Peter from Louisiana

Peter from Louisiana

Where could the South go from the Armistice? They had reason to fear their future in the Union. For months radicals primed their people for disunion. For four years they had promoted secession as a potential, sometimes even preferred, remedy. A fire-eating rump of the Nashville Convention met and condemned the Compromise. But their protests aside, few Southerners leaped eagerly to breaking the Union. David Potter describes the situation in The Impending Crisis:

As late as 1846, southerners generally associated disunion with treason. Whatever attraction it may have had as an abstraction, they shrank from secession with patriotic revulsion. Only under the stress of strong emotion did they mention it as a contingency-usually with a disclaimer of some kind by which they crossed themselves, so to speak, to atone for possible sin.

Four years of those high emotions had done some of Calhoun’s work in building a more solid South.
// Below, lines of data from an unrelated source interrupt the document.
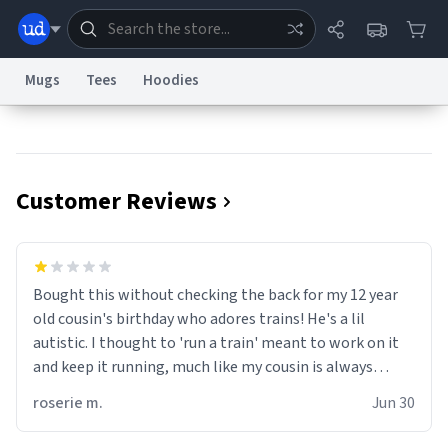
Mugs
Tees
Hoodies
Dictionary
Store
Blog
World
Customer Reviews
System
Help
Advertise
Chat
Status
Information Collection Notice
Trademark Concerns
reCAPTCHA Privacy
Bought this without checking the back for my 12 year
Terms of Service
reCAPTCHA Terms
Privacy Policy
Accessibility
Report a Bug
Data Request
Contact Us
Security
DMCA
old cousin's birthday who adores trains! He's a lil
© 1999–2026 Urban Dictionary ®
autistic. I thought to 'run a train' meant to work on it
and keep it running, much like my cousin is always
talking about how he wants to drive a train. I was
roserie m.
Jun 30
distraught to hear him turn over the mug on his bday in
front of his two very strict puritan parents. My auntie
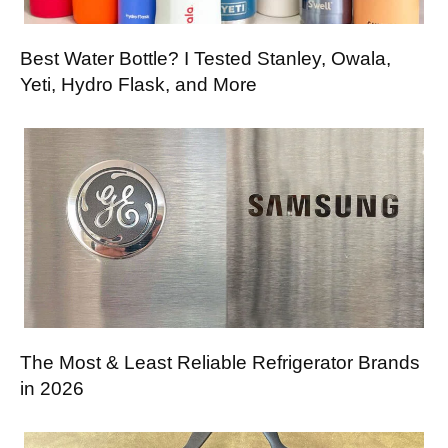
Best Water Bottle? I Tested Stanley, Owala,
Yeti, Hydro Flask, and More
The Most & Least Reliable Refrigerator Brands
in 2026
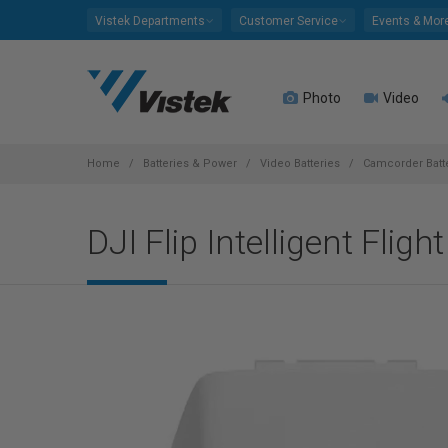
Please
Vistek Departments
Customer Service
Events & Mor
note:
This
website
Photo
Video
includes
an
accessibility
system.
Home
Batteries & Power
Video Batteries
Camcorder Batt
Press
Control-
DJI Flip Intelligent Fligh
F11
to
adjust
the
website
to
people
with
visual
disabilities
When under stress, with a great deal of genuine fear in the mix for a prolonged period one must expect that remedies that once seemed extreme through familiarity grow more and more reasonable.

Probably everyone has lived through a situation something like their own. Most of us do not go around contemplating violence against those who hurt us. But anger trumps our better judgment and in unworthy moments we think about ending our suffering by ending our tormentors. Everyone gets angry. But if we got hurt and so got angry every day, we remain trapped in that stressful state and our thoughts from those times become more and more a part of our daily existence, until we not only think the previously unthinkable but find ourselves far more willing to turn thought into action than in the past.
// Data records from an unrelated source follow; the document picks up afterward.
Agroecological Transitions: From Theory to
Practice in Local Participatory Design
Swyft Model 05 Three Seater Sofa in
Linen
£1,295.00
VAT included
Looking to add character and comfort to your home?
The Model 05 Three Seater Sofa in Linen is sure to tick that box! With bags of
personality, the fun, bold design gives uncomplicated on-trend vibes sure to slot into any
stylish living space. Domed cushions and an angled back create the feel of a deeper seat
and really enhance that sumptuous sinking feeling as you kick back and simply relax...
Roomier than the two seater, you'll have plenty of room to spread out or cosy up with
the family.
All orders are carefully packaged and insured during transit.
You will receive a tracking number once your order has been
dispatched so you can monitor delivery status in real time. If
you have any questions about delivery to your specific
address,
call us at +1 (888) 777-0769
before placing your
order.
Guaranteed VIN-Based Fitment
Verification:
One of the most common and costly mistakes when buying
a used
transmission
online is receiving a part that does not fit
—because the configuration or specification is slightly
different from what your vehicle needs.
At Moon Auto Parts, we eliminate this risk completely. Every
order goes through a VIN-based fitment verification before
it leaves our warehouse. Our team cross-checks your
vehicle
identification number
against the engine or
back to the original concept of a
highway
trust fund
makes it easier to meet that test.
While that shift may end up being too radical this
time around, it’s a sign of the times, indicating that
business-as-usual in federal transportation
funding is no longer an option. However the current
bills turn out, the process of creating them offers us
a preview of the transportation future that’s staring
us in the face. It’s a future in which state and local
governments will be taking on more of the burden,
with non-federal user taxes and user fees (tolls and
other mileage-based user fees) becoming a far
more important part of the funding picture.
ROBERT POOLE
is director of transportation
Do I describe the white owners or their black slaves? Not every owner treated his or her slaves horribly. Nor did they always treat each slave the same way as another. However horrific we consider slavery qua slavery, owners and overseers no more came off some assembly line from Hell than slaves came off one from Heaven. Whatever their legal condition, each population shared in the full diversity of human nature. That does not, I hasten to add, mean we ought to simply pass of less abusive slaveowners as harmless. Nor does it mean we ought to condemn slavery in general but then hold it in reserve for some bad seeds who really have it coming. Rather I think we need to understand, and I know I struggle with it every time I think about the institution and its practitioners and victims, that one of the reasons we should abhor slavery is the way it twists and corrupts normal human ties into a perverse, intimate, brutal shade of their healthy selves.

Nat Turner's Revolt of August 1831 claimed the lives of no more than 70 whites, including the infant who held legal title to him in 48 hours. Virginia executed 55, including Turner, and vigilante violence claimed the lives of up to 200 black people not involved.

Nat Turner’s Revolt of August 1831 claimed the lives of about seventy whites, including children.

For the white South, abolition meant dispossession, torture, and death at the hands of their former slaves. However otherwise happy and secure, they had to know the deep fragility of their system. They had genuine horrors not just from the Haitian Revolution but from genuine occasions of slaves rising up and massacring whites as Nat Turner had. To them, only slavery could control black people and make white people safe among them. Worse still, many measures short of outright abolition could imperil that control. Slaves reading abolitionist literature could get ideas. Slaves seeing accounts of debates over slavery in Southern newspapers might get the same ideas. If they knew they had friends in the North ready to help, why not rise up?

Of course, the white South could look North and see that free and very unequal black populations did not imperil the existence of white rule. They could look to the history of any number of Northern states and see that abolition did not bring calamity. But they could also look and see that they had far more black people to manage than any Northern state and many of those Northern states that relieved themselves of slavery did so in part by selling their slaves into the South.

We know that no race war ensued, but they did not. When they talk about fearing their future security they do mean in part their economic security, but they also mean their lives and those of their loved ones. That kind of fear can and often does prompt radical courses of action.